EXTRACTED ENTRIES:
++++++

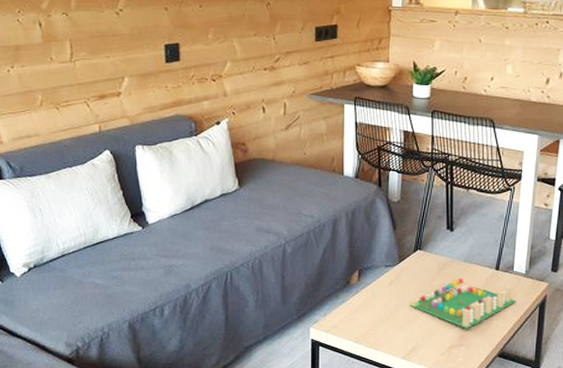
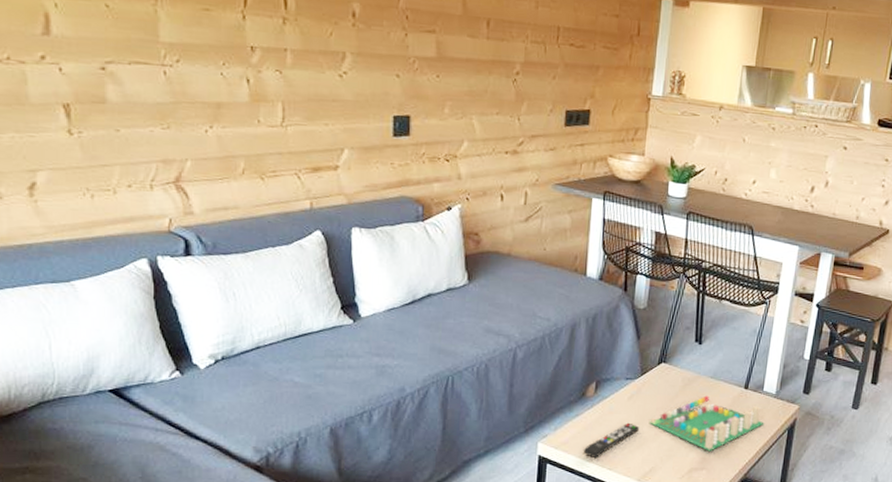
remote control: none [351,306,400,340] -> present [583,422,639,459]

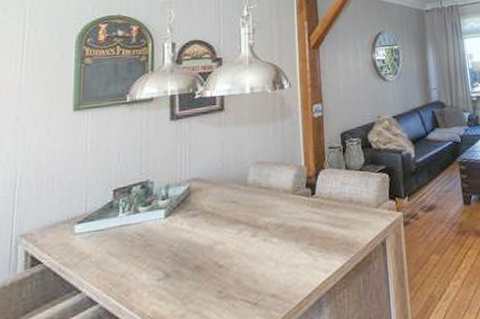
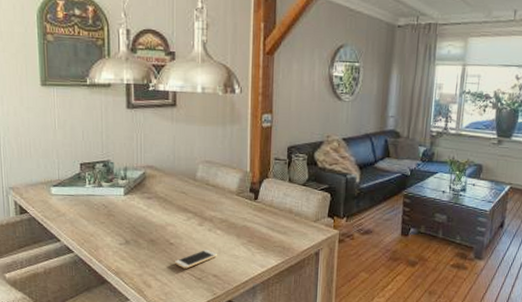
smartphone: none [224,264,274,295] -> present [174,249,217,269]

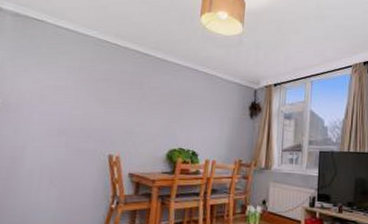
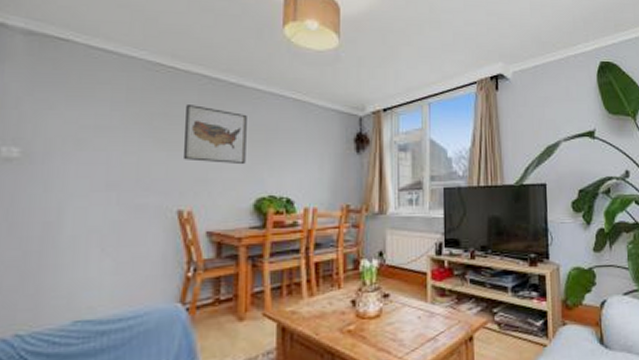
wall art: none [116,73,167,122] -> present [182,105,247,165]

++++++

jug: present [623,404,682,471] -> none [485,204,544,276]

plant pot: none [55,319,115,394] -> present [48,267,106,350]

++++++

WHAT IS NEEDED: Using the data above, return the lines from the one holding "remote control: none" through the one holding "wall art: none" exactly, but not the pictures.

TASK ANSWER:
remote control: none [351,306,400,340] -> present [583,422,639,459]

smartphone: none [224,264,274,295] -> present [174,249,217,269]

wall art: none [116,73,167,122] -> present [182,105,247,165]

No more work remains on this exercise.